Talihim, arayıp bulmadı beni,

Bari ben gezeyim, onu arayım…

Bu koşma, Keloğlan’ı verilmiş bir karar karşısında bıraktı: Gurbete çıkmak! O, nasılsa, şarkı söylerken, kendi haberi olmadan bu kararı vermişti. Her akşam yalnız kalınca, bu yoldaki koşmaları tekrar eder dururdu:

Diyorlar: Herkesin nasibi varmış,

Ona rast gelmedim ben bu toprakta…

Burada değilse, başka yerdedir,

Gideyim, arayım onu uzakta.

Keloğlan’ın kalbinde bu uzaklara gitmek, talihini aramak fikri, ömrünün uzun ve karanlık gecesinde bir şimşek gibi parlamıştı. O, bir gün, dağarcığına bir kat çamaşır ve biraz ekmekle peynir koydu. Dağarcığını sırtına bağladı. Sedeften ayrılan bir inci gibi, başka yerlerde kısmet bulmak umuduyla doğduğu şehre veda etti. Yaya olarak, başını aldı, gurbete çıktı.

Meğer Keloğlan gibi talihini aramaya çıkmış başka çocuklar da varmış. Keloğlan, yolda giderken birinci gün Orhan’a rast geldi. İkinci gün Turhan’a, üçüncü gün Tarhan’a rast geldi. Bunlar da Keloğlan gibi dağarcığı omzunda birer küçük macera düşkünüydüler. Hepsi, öyle on-on iki yaşları arasında bulunan bu dört küçük serseri, arkadaş oldular. Bunlar nereye gideceklerini bilmiyorlardı. Gittikleri yerde ne yapacaklarına dair hiçbir kararları yoktu. Fakat kalpleri kendilerine uzaktan gülümseyen umutlarla doluydu. Bir gün muratlarına erecekleri ruhlarına gizlice vaat edilmiş gibiydi. Küçücük ruhlarında sarsılmaz bir imanları vardı. Eski kahramanlar gibi, talihlerine güveniyorlar; tehlikelere atılmaktan, erkekçesine bir zevk duyuyorlardı.

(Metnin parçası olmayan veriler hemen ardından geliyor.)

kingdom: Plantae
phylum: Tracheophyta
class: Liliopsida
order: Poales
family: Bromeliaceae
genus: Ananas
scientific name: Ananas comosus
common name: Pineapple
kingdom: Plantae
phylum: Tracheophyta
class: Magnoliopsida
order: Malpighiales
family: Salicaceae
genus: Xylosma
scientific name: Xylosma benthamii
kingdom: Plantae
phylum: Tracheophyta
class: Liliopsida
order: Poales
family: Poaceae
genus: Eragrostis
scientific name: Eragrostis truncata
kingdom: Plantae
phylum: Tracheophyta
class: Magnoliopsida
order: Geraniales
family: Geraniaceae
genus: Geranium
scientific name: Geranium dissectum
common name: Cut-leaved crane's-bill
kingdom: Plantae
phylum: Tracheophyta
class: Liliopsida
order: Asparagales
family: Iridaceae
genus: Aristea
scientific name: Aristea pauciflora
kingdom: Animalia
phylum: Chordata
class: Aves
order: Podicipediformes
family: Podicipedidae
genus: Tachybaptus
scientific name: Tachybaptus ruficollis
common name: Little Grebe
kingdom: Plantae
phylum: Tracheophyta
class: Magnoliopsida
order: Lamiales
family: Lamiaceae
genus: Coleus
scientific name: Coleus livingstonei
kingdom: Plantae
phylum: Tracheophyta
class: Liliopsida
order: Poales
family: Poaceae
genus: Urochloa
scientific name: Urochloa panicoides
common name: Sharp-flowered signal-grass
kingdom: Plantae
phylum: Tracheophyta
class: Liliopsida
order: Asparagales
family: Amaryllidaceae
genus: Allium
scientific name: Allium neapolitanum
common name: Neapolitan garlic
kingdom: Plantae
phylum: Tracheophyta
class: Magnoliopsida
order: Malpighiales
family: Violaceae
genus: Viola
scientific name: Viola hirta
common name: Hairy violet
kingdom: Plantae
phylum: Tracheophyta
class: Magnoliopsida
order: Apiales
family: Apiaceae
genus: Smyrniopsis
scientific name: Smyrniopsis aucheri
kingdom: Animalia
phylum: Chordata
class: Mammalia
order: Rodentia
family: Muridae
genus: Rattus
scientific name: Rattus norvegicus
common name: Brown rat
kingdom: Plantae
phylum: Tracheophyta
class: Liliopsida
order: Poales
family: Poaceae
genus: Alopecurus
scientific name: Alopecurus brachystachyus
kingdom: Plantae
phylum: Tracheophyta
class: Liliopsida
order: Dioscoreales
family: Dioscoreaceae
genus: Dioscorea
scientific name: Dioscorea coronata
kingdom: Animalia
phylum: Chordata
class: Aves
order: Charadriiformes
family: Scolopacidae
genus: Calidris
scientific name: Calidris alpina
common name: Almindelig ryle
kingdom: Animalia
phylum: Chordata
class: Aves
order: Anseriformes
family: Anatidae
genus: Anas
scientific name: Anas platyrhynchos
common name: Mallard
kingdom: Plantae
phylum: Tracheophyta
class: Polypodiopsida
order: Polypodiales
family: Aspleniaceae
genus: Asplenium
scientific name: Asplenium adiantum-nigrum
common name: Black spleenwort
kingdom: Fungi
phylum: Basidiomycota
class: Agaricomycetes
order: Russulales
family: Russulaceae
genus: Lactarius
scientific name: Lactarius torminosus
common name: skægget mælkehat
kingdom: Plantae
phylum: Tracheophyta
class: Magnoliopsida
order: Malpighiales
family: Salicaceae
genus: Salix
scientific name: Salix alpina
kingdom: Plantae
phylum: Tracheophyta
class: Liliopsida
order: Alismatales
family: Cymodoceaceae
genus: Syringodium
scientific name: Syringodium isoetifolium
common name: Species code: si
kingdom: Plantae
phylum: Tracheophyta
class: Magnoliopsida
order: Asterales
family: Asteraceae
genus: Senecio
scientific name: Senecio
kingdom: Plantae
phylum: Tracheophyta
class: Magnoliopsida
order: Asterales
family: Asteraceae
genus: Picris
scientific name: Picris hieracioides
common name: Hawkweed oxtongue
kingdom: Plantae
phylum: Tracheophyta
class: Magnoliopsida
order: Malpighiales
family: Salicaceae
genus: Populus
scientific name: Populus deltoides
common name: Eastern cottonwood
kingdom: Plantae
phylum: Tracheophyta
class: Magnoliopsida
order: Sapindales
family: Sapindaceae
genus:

Keloğlan’la arkadaşları, yüce yüce dağlardan aştılar; coşkun coşkun ırmaklardan geçtiler; nihayet ıssız bir çölün büyük bir ırmağa yanaştığı noktada, yeşil bir vadiye girdiler. Burada, tepesi bulutlara ulaşan somaki mermerden bir kule gördüler. Kulenin doğusunda somaki mermerden bir saray, batısında yine aynı cins mermerden hazine odaları vardı. Keloğlan: “Burada talihimizi deneyebiliriz,” dedi. Gezgin çocuklar, büyük sevinçlerle kuleye yaklaştılar. Kulenin yanına gelince yüce bir ağacın altında bir dev karısının dikiş dikmekte olduğunu gördüler. O, arkasını yola doğru çevirmiş olduğundan çocukları göremedi ama çocuklar, onun kazan kadar kafasını, tulumlara benzeyen memelerini, burç gibi gövdesini görebiliyorlardı. Dev karısı, sağ memesini sol omzuna, sol memesini sağ omzuna atmıştı. Keloğlan, arkadaşlarına, “Hepimiz dev karısının memesini emelim. Memesini emersek, oğulları olacağımızdan bizi kolay kolay yiyemez; meğerki çok acıkmış ola!” dedi. Hepsi, parmaklarının ucuna basarak dev karısının yanına geldiler. İkisi sağ memesine, ikisi sol memesine sarılarak Sütpınar’ın oluğundan su içer gibi kana kana içtiler.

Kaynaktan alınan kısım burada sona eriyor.